# Iphone 3GS in boot loop



## techpet (Mar 14, 2011)

Iphone 3GS was connected to Itunes 10.6.3.25 and was syncing. Computer is Windows 7 Home Prem 64 bit. Iphone has not been updated to latest anything, wife doesn't like change (until it doesn't work anymore  Last I saw it was backing up purchased apps. When I came back to the computer, Iphone was showing the little apple for about 30 seconds at a time then blank screen and back to apple icon and no longer recognized by computer. I used iExplorer to see the backup and I see most things but cannot find voice memos. Anywhere I might find them? Or is there any other way I can mount Iphone when it is stuck in boot loop? I am mostly familiar with Android adb and root access methods not so much Iphone's.
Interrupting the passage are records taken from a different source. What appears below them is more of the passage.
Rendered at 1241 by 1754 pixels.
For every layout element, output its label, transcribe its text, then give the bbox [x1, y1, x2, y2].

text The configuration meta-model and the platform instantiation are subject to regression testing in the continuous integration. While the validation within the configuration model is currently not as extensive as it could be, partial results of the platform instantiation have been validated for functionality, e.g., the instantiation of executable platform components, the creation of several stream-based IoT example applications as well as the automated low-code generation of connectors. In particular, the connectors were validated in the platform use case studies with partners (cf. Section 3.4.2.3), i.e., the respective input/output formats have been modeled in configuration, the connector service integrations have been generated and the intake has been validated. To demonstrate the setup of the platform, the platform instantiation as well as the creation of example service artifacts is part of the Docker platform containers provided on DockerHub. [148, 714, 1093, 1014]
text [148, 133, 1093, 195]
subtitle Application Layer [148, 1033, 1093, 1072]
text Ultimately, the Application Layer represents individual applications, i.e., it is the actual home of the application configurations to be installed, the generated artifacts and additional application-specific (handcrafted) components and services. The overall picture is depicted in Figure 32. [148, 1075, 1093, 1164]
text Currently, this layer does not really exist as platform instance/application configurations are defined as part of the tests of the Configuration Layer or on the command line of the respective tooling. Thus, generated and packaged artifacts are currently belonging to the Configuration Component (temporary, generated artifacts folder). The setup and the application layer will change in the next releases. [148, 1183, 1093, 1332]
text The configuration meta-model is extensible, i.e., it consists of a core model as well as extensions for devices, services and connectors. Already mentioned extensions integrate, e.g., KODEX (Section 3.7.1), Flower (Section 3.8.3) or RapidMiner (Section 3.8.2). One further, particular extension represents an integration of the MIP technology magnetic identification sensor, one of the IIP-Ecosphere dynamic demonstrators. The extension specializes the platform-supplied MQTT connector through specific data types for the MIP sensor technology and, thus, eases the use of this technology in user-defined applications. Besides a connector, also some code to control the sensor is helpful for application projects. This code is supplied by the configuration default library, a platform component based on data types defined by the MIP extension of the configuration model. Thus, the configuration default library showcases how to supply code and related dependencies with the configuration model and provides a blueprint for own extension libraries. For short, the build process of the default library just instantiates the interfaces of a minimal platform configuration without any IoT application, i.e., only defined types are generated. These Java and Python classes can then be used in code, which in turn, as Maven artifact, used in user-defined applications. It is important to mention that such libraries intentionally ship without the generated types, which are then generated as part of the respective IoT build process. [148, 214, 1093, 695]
Is there anything here that I can do similarly? any suggestions appreciated. I talked to software support at apple for an hour and all they suggested was to take to AT&T; but I dislike them even more than Apple support.


----------



## Apple911ca (Oct 26, 2012)

You could try doing what is called a DFU Restore, it erases everything off the device (at this point already a reality) and installs factory software and firmware. 
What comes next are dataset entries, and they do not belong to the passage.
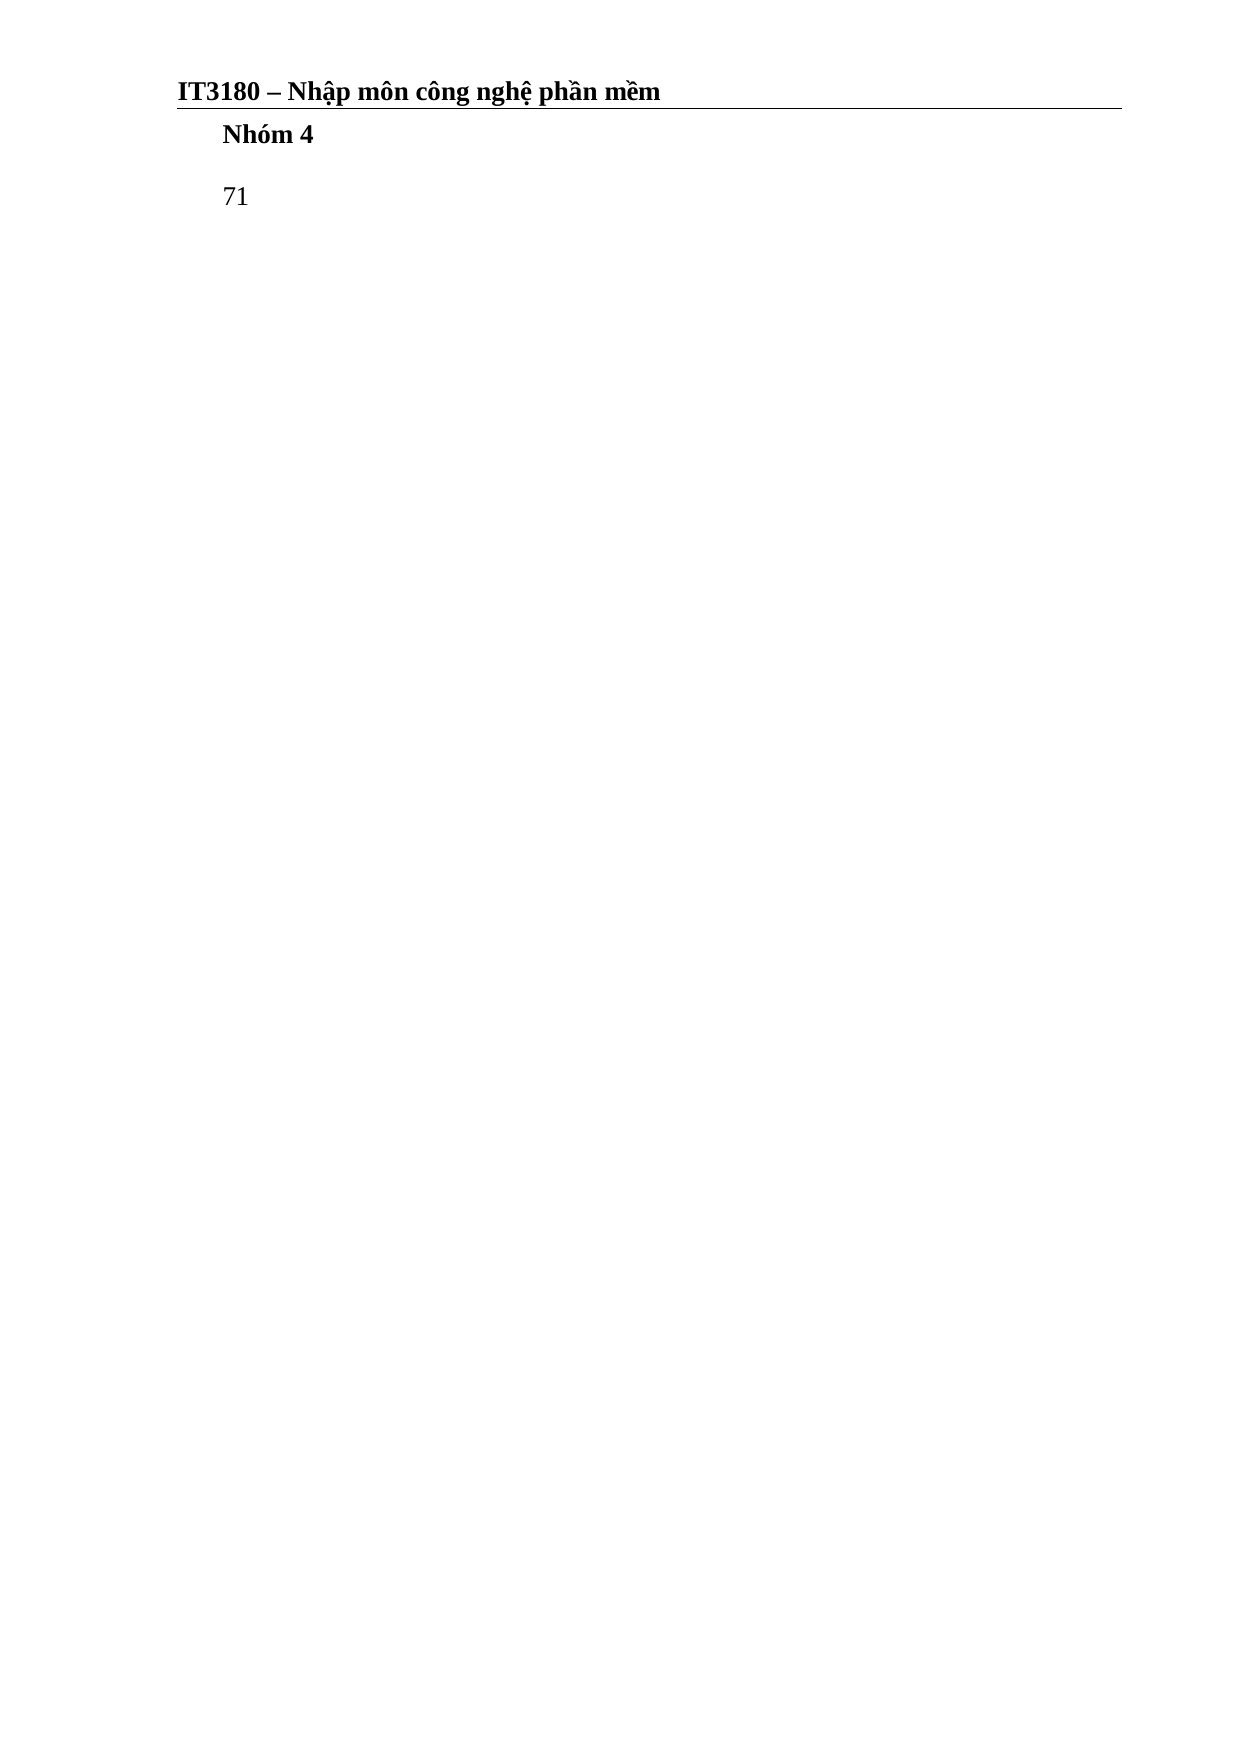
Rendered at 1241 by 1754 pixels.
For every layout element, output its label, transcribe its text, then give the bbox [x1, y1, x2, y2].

text Nhóm 4 71 [222, 118, 1152, 215]
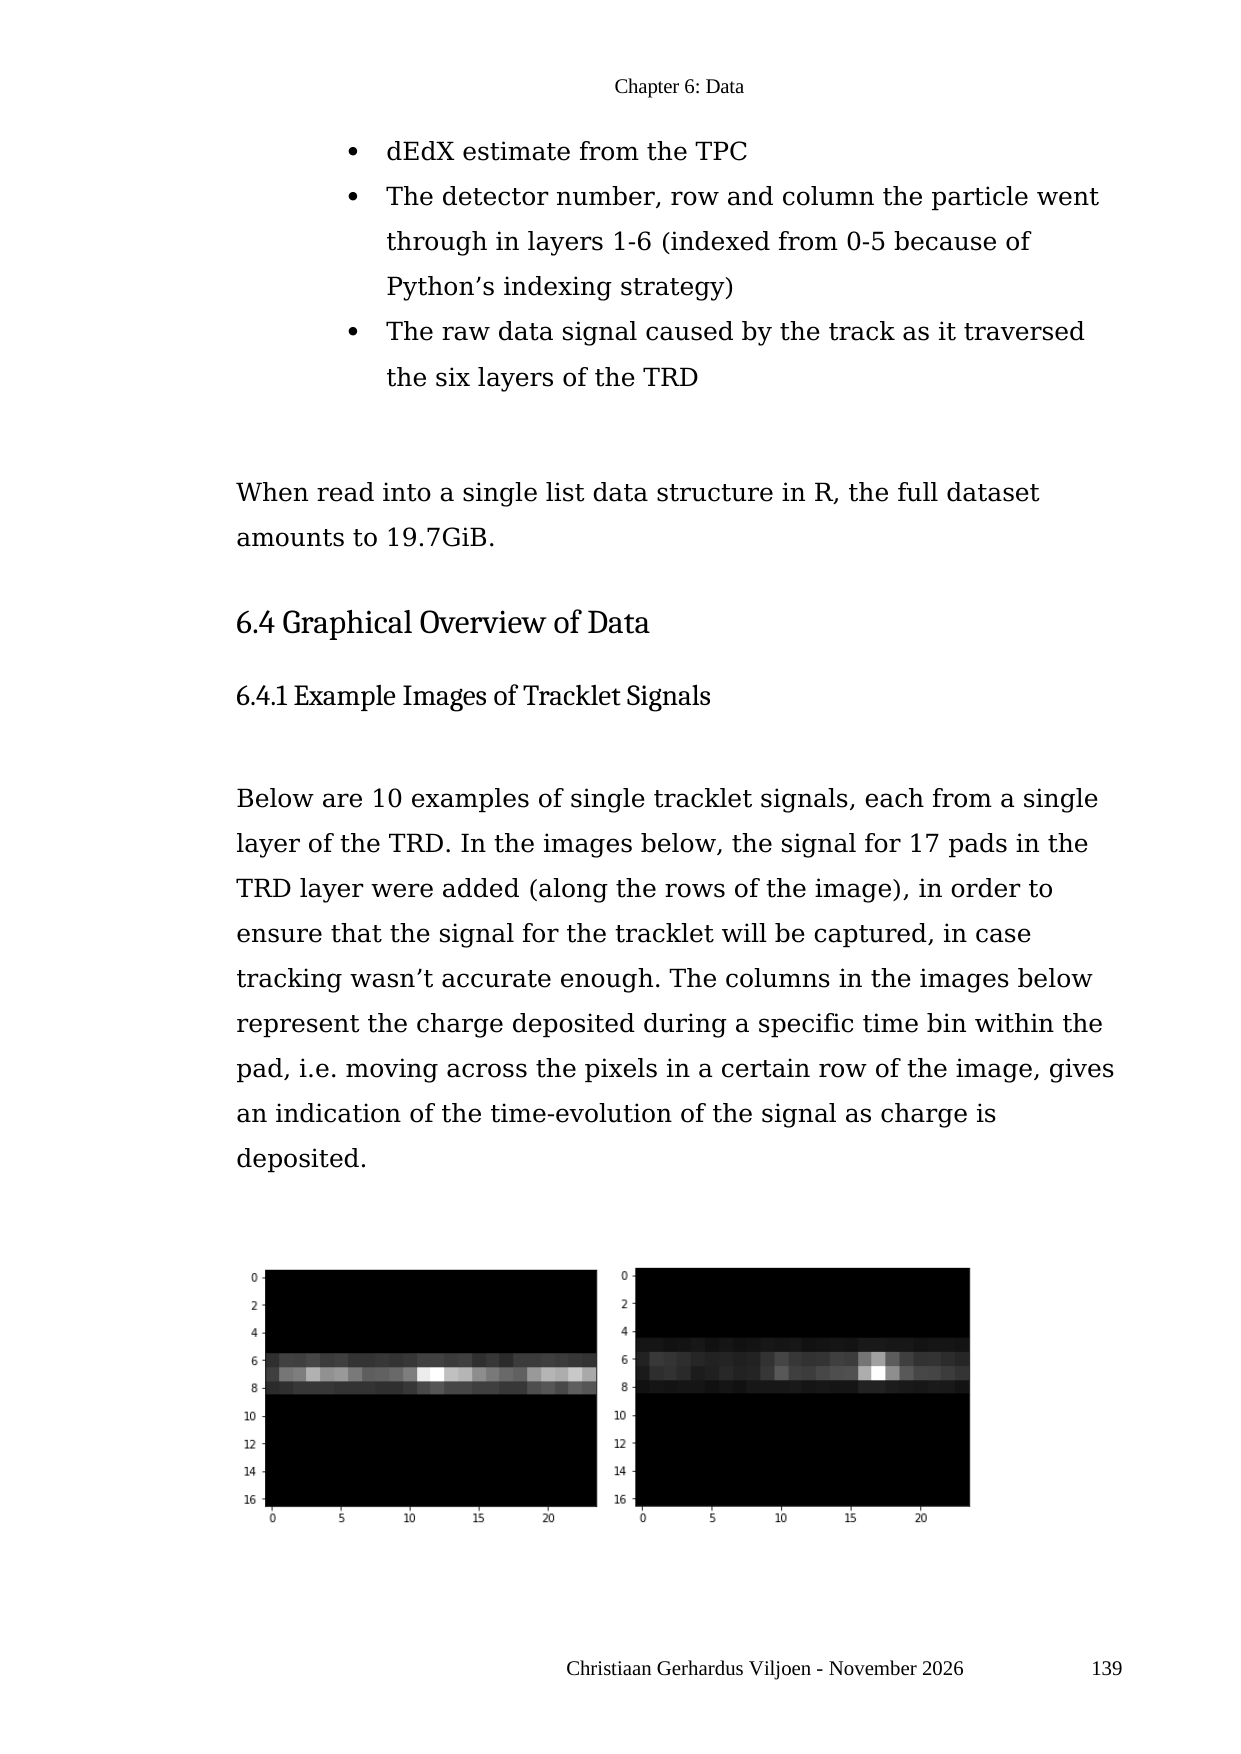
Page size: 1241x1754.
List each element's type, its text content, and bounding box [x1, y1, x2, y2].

list The detector number, row and column the particle went through in layers 1-6 (indexed from 0-5 because of Python’s indexing strategy) [349, 181, 1122, 301]
subtitle Graphical Overview of Data [236, 604, 1122, 642]
text When read into a single list data structure in R, the full dataset amounts to 19.7GiB. [236, 476, 1122, 551]
list dEdX estimate from the TPC [349, 135, 1122, 166]
list The raw data signal caused by the track as it traversed the six layers of the TRD [349, 316, 1122, 391]
text Below are 10 examples of single tracklet signals, each from a single layer of the TRD. In the images below, the signal for 17 pads in the TRD layer were added (along the rows of the image), in order to ensure that the signal for the tracklet will be captured, in case tracking wasn’t accurate enough. The columns in the images below represent the charge deposited during a specific time bin within the pad, i.e. moving across the pixels in a certain row of the image, gives an indication of the time-evolution of the signal as charge is deposited. [236, 783, 1122, 1173]
subtitle Example Images of Tracklet Signals [236, 679, 1122, 713]
picture [236, 1258, 980, 1532]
1. Connect your device to your computer and launch iTunes 
2. Hold both the Home and Sleep Button together until device powers off 
3. Continue to hold both buttons for about 8 seconds, then release just the sleep (top) button and continue holding the home button. 

iTunes should detect a device in recovery mode and offer to restore the device, click restore, sit back, wait, and cross your fingers.


----------